When you reach the records, transcribe each one exactly.

> _Coordinate-based object records_
______________________________
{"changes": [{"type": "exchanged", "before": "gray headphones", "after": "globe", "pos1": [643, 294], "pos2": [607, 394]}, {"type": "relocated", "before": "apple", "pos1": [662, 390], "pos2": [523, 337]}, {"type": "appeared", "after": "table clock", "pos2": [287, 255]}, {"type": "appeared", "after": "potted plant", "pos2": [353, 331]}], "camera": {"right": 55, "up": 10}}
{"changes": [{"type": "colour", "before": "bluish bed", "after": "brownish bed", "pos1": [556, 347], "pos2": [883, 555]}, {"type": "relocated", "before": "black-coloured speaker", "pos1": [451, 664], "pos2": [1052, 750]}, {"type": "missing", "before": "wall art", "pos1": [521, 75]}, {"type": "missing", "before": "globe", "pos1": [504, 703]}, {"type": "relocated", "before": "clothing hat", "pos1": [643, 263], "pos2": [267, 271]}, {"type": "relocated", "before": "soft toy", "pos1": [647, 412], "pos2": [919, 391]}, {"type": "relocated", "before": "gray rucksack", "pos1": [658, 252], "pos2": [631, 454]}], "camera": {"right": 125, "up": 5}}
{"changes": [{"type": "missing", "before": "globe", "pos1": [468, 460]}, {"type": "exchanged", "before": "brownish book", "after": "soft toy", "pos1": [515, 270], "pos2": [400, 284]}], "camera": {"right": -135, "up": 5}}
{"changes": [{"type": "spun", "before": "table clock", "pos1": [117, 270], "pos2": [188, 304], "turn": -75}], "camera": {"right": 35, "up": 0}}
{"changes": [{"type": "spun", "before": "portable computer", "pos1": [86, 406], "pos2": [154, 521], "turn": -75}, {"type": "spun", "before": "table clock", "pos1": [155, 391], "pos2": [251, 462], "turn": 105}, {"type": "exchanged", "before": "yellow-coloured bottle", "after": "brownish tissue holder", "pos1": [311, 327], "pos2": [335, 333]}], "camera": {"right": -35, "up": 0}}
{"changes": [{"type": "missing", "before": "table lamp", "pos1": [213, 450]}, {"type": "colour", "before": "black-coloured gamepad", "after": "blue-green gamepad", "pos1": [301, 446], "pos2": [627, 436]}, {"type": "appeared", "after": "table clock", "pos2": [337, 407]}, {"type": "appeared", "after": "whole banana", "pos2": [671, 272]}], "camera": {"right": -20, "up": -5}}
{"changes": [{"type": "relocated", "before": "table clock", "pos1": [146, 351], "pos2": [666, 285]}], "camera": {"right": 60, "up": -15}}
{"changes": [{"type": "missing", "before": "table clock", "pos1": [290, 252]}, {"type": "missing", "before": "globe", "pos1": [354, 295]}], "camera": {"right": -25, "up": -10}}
______________________________
> _Answer section_
{"changes": [{"type": "exchanged", "before": "gray headphones", "after": "globe", "pos1": [643, 294], "pos2": [607, 394]}, {"type": "relocated", "before": "apple", "pos1": [662, 390], "pos2": [523, 337]}, {"type": "appeared", "after": "table clock", "pos2": [287, 255]}, {"type": "appeared", "after": "potted plant", "pos2": [353, 331]}], "camera": {"right": 55, "up": 10}}
{"changes": [{"type": "colour", "before": "bluish bed", "after": "brownish bed", "pos1": [556, 347], "pos2": [883, 555]}, {"type": "relocated", "before": "black-coloured speaker", "pos1": [451, 664], "pos2": [1052, 750]}, {"type": "missing", "before": "wall art", "pos1": [521, 75]}, {"type": "missing", "before": "globe", "pos1": [504, 703]}, {"type": "relocated", "before": "clothing hat", "pos1": [643, 263], "pos2": [267, 271]}, {"type": "relocated", "before": "soft toy", "pos1": [647, 412], "pos2": [919, 391]}, {"type": "relocated", "before": "gray rucksack", "pos1": [658, 252], "pos2": [631, 454]}], "camera": {"right": 125, "up": 5}}
{"changes": [{"type": "missing", "before": "globe", "pos1": [468, 460]}, {"type": "exchanged", "before": "brownish book", "after": "soft toy", "pos1": [515, 270], "pos2": [400, 284]}], "camera": {"right": -135, "up": 5}}
{"changes": [{"type": "spun", "before": "table clock", "pos1": [117, 270], "pos2": [188, 304], "turn": -75}], "camera": {"right": 35, "up": 0}}
{"changes": [{"type": "spun", "before": "portable computer", "pos1": [86, 406], "pos2": [154, 521], "turn": -75}, {"type": "spun", "before": "table clock", "pos1": [155, 391], "pos2": [251, 462], "turn": 105}, {"type": "exchanged", "before": "yellow-coloured bottle", "after": "brownish tissue holder", "pos1": [311, 327], "pos2": [335, 333]}], "camera": {"right": -35, "up": 0}}
{"changes": [{"type": "missing", "before": "table lamp", "pos1": [213, 450]}, {"type": "colour", "before": "black-coloured gamepad", "after": "blue-green gamepad", "pos1": [301, 446], "pos2": [627, 436]}, {"type": "appeared", "after": "table clock", "pos2": [337, 407]}, {"type": "appeared", "after": "whole banana", "pos2": [671, 272]}], "camera": {"right": -20, "up": -5}}
{"changes": [{"type": "relocated", "before": "table clock", "pos1": [146, 351], "pos2": [666, 285]}], "camera": {"right": 60, "up": -15}}
{"changes": [{"type": "missing", "before": "table clock", "pos1": [290, 252]}, {"type": "missing", "before": "globe", "pos1": [354, 295]}], "camera": {"right": -25, "up": -10}}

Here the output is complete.